Pakistan continues its position in FATF Grey list: Concerns and Consequences
Pakistan has been retained under the “Gray list” by the Paris based Financial Action Task Force’s (FATF’s) International Cooperation Review Group (ICRG), which includes the US, the UK, France, China and India. Now, FATF is a global watchdog for money laundering and terror financing, as an inter-governmental body, it sets international standards that aim to prevent these illegal activities and the harm they cause to society. Pakistan has been on the “increased monitoring list” though this listing may not bring any direct sanctions to Islamabad but add to the financial hardships of the country as it will not get any respite in trying to access finances in the form of investments and aid from international bodies including the International Monetary Fund (IMF). Islamabad’s continuance on the list has already caused a huge loss to its GDP as per the Islamabad-based think tank Tabadlab revealed that Pakistan sustained a total of USD 38 billion in economic losses due to FATF’ decision to thrice place the country on its grey list since 2008. The beleaguered status of the existing Pakistani economy would continue to face the brunt of it as it would find it much more difficult to access foreign investments and trade.
Now a statement from the FATF at the end of a week-long plenary session, Pakistan has met the demands of the global body on 26 of the 27 action items given to it 2018. “Pakistan’s continued political commitment has led to significant progress across a comprehensive CFT (combating the financing of terrorism) action plan. The FATF recognizes Pakistan’s progress and efforts to address these CFT action plan items and notes that since February 2021, Pakistan has made progress to complete two of the three remaining action items on demonstrating that effective, proportionate and dissuasive sanctions are imposed for TF (terrorist financing) convictions and that Pakistan’s targeted financial sanctions regime was being used effectively to targeted terrorist assets,” the statement said.

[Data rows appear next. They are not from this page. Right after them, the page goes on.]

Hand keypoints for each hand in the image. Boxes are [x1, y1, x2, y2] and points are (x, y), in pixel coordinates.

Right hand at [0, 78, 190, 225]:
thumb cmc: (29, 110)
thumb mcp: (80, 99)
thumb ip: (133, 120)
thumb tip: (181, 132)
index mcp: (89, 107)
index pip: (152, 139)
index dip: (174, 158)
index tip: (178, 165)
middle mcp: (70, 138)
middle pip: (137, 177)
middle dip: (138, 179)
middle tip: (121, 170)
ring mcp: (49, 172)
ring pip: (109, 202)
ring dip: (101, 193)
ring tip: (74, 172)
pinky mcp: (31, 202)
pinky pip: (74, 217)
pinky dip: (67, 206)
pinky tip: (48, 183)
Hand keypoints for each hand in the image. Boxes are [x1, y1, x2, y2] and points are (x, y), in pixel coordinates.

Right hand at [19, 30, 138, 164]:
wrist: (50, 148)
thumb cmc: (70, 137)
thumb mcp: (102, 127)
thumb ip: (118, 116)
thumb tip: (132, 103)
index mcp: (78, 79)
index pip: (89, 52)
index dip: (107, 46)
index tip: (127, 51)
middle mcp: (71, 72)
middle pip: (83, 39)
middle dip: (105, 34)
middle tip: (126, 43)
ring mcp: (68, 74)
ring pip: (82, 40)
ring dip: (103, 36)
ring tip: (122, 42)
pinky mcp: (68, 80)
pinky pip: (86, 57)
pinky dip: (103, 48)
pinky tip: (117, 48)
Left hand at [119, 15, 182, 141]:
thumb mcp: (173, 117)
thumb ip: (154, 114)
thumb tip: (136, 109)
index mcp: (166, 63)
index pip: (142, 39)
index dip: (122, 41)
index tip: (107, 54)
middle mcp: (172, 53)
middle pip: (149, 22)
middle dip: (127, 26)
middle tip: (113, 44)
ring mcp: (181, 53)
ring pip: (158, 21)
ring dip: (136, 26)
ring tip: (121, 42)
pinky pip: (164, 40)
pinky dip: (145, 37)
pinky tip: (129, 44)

However, one of the main concerns that have been tabled is that Islamabad has failed to take action against UN-designated terrorists like Hafiz Saeed and Masood Azhar. Rawalpindi seems to be homing and nesting these global terrorists. The FATF, wants Islamabad to investigate, prosecute and convict senior leaders and commanders of the UN-designated terror organisations, including Afghan Taliban, Haqqani Network, Lashkar-e-Toiba, and Jaish-e-Mohammed. If the first two are focused on Afghanistan, the other two are directed at India. Support for these organisations has been at the heart of Pakistan’s foreign and security policies for decades. While Pakistan has convicted some identified leaders, the security establishment is not willing to take this fight to the logical conclusion.
This is very much evident from the fact from the recent acquittal of terrorist Omar Saeed Sheikh, who was sentenced for the murder of US journalist Daniel Pearl, by a Pakistani court. Pakistan has called this out as a “political bias” shown by FATF, shows its frustration at being under international financial scrutiny, or the so-called “grey list” for nearly three years.
Apart from this, Rawalpindi has come under international pressure from the west as the European Union (EU) has urged Pakistan to follow the steps outlined by the Financial Action Task Force (FATF). This comes at a time when NATO forces are withdrawing from the Afghan soil and the Taliban is increasing its hold in Kabul, there is rising international concern as a designated terrorist organisation is left to negotiate its power with the civilian government in Afghanistan. It is an open secret that Rawalpindi has long supported Al-Qaeda and the Taliban, as troops withdraw there are rising concerns of peace and stability in the region.